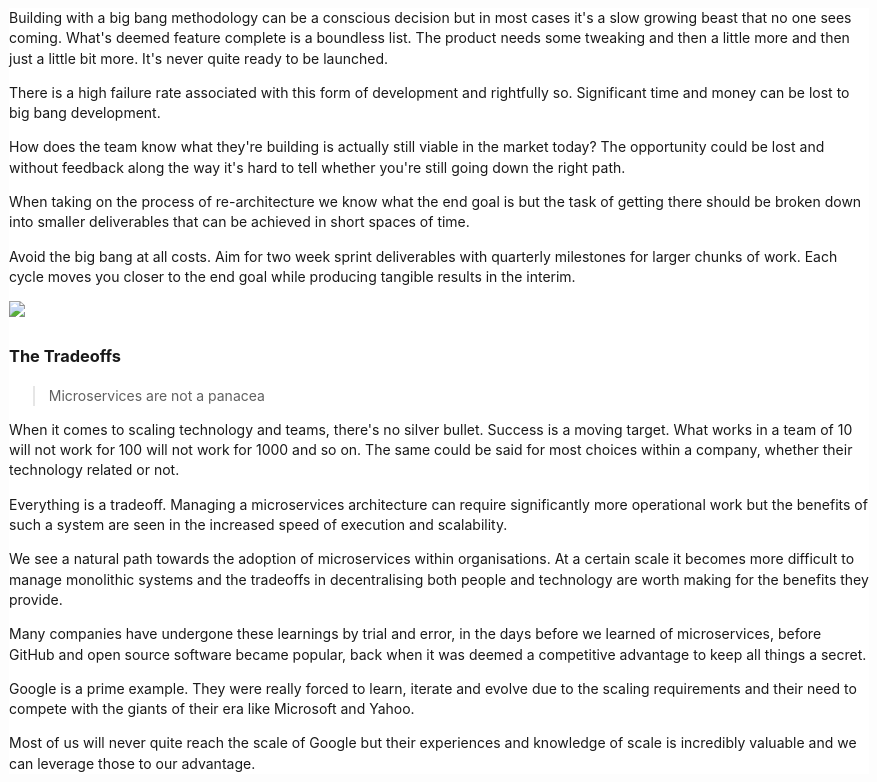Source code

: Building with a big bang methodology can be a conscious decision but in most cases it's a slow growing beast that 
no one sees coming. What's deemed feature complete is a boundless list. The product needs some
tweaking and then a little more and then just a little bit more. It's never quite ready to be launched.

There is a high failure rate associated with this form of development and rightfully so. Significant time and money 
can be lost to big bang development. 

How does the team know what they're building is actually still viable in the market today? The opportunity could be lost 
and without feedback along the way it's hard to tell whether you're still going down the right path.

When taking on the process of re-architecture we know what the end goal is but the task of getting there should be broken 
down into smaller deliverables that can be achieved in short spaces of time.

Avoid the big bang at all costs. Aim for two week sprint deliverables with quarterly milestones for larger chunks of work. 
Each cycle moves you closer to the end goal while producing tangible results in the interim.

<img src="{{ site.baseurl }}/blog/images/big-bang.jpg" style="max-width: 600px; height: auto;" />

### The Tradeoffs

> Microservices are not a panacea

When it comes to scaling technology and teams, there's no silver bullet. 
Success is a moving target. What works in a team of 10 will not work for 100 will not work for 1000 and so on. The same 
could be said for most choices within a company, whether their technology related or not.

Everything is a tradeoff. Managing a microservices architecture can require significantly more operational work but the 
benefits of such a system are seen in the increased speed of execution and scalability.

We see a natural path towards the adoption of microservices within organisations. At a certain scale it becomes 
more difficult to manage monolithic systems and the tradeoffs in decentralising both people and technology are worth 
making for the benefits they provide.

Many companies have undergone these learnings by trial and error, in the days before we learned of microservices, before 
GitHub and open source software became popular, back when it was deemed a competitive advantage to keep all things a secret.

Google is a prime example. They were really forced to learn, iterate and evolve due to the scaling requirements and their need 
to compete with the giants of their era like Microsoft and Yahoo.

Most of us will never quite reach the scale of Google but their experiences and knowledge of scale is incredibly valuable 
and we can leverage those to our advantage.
- - - - - - -
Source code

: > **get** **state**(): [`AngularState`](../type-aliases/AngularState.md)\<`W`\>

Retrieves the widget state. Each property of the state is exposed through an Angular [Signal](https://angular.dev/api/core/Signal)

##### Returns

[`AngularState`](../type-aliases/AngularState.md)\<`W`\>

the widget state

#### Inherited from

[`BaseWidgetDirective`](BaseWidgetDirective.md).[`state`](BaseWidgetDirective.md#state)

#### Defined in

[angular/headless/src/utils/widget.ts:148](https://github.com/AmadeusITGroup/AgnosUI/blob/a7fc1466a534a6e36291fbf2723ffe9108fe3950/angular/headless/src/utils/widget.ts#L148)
- - - - - - -
> _Consigne_: Reproduisez sans la moindre modification le passage qui va de la ligne contenant « Everything is a » jusqu'à la ligne contenant « benefits of such », ces deux lignes incluses.

> _Votre réponse_:
Everything is a tradeoff. Managing a microservices architecture can require significantly more operational work but the 
benefits of such a system are seen in the increased speed of execution and scalability.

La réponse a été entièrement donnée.